_Texte à lire_:
--------------------
Quant à la propriété sociale elle-même, telle que Robert Castel la décrit, il me semble qu’elle résulte plutôt d’un compromis interne à l’ordre propriétaire, et même je dirais, d’un compromis passé, que le néolibéralisme a rompu. C’est le compromis par lequel les travailleureuses avait réussi à conquérir des droits sociaux en contrepartie de la reconduction du rapport de subordination. C’est la sécu, c’est la retraite, c’est le chômage, etc… Le salaire différé, dit Castel, c’est de la propriété sociale parce c’est un droit conquis sur la propriété par les travailleurs, mais sans devenir propriétaires. Mais il dit aussi que c’est un compromis. Or, non seulement ce n’est pas l’Etat qui a construit ce compromis, même s’il en a hérité sous la forme de l’Etat social, mais encore est-ce lui qui aujourd’hui le liquide - car la liquidation de l’Etat social, c’est une liquidation de l’Etat par lui-même, sous le coup précisément de la gouvernementalité néolibérale qui l’a saisi et dont l’origine est l’ordolibéralisme allemand. Or, ce qu’il y avait de meilleure dans cette propriété sociale, c’était son intention de se réaliser en se tenant le plus loin possible de l’Etat - c’est à dire précisément, on pourrait dire, de tenter de se penser en commun.
--------------------
_Objectif a_: Dans les entrées, renvoyez s'il vous plaît à l'identique les lignes comprises entre celle qui contient "table_header Наименование услуги" et celle qui contient "table_header Время занятия", ces deux lignes incluses.

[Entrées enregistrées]
--------------------
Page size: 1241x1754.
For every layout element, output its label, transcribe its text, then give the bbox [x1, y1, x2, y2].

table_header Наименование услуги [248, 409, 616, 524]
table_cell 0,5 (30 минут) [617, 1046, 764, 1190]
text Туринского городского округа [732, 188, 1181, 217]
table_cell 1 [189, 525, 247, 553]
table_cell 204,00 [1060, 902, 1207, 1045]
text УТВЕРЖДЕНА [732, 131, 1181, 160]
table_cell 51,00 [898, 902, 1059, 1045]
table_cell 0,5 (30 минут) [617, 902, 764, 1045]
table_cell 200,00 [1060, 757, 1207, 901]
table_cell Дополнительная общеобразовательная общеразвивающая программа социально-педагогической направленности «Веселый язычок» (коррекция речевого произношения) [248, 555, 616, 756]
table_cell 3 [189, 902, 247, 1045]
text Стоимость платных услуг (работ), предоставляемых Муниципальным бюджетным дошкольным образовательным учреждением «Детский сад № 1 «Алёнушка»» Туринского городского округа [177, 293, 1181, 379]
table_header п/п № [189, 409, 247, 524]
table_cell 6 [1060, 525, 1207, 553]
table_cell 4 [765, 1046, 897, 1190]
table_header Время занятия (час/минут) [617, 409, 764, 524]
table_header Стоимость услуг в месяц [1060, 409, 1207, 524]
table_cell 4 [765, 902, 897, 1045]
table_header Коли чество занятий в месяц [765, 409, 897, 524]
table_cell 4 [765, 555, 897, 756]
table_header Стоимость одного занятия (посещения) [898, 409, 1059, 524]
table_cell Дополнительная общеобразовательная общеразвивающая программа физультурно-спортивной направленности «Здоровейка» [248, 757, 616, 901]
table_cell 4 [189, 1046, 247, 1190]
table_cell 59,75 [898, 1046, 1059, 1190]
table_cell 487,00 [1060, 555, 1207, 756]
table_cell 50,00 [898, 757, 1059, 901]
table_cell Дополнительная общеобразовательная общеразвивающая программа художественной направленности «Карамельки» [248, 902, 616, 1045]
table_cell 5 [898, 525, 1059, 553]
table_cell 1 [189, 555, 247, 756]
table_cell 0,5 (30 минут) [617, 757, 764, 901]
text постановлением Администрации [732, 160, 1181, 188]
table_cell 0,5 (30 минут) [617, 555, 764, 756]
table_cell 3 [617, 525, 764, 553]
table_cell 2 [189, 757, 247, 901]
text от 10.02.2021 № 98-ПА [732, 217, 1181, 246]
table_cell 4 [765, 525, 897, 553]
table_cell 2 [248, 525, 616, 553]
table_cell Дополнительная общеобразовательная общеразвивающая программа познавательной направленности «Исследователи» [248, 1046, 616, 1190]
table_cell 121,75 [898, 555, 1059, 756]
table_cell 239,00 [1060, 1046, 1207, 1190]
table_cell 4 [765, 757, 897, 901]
--------------------
_Objectif b_: D'après le texte sur la propriété sociale, quelle est l'origine de la gouvernementalité néolibérale qui a saisi l'État ?

_Réponse finale a_:
table_header Наименование услуги [248, 409, 616, 524]
table_cell 0,5 (30 минут) [617, 1046, 764, 1190]
text Туринского городского округа [732, 188, 1181, 217]
table_cell 1 [189, 525, 247, 553]
table_cell 204,00 [1060, 902, 1207, 1045]
text УТВЕРЖДЕНА [732, 131, 1181, 160]
table_cell 51,00 [898, 902, 1059, 1045]
table_cell 0,5 (30 минут) [617, 902, 764, 1045]
table_cell 200,00 [1060, 757, 1207, 901]
table_cell Дополнительная общеобразовательная общеразвивающая программа социально-педагогической направленности «Веселый язычок» (коррекция речевого произношения) [248, 555, 616, 756]
table_cell 3 [189, 902, 247, 1045]
text Стоимость платных услуг (работ), предоставляемых Муниципальным бюджетным дошкольным образовательным учреждением «Детский сад № 1 «Алёнушка»» Туринского городского округа [177, 293, 1181, 379]
table_header п/п № [189, 409, 247, 524]
table_cell 6 [1060, 525, 1207, 553]
table_cell 4 [765, 1046, 897, 1190]
table_header Время занятия (час/минут) [617, 409, 764, 524]

_Réponse finale b_: L'ordolibéralisme allemand.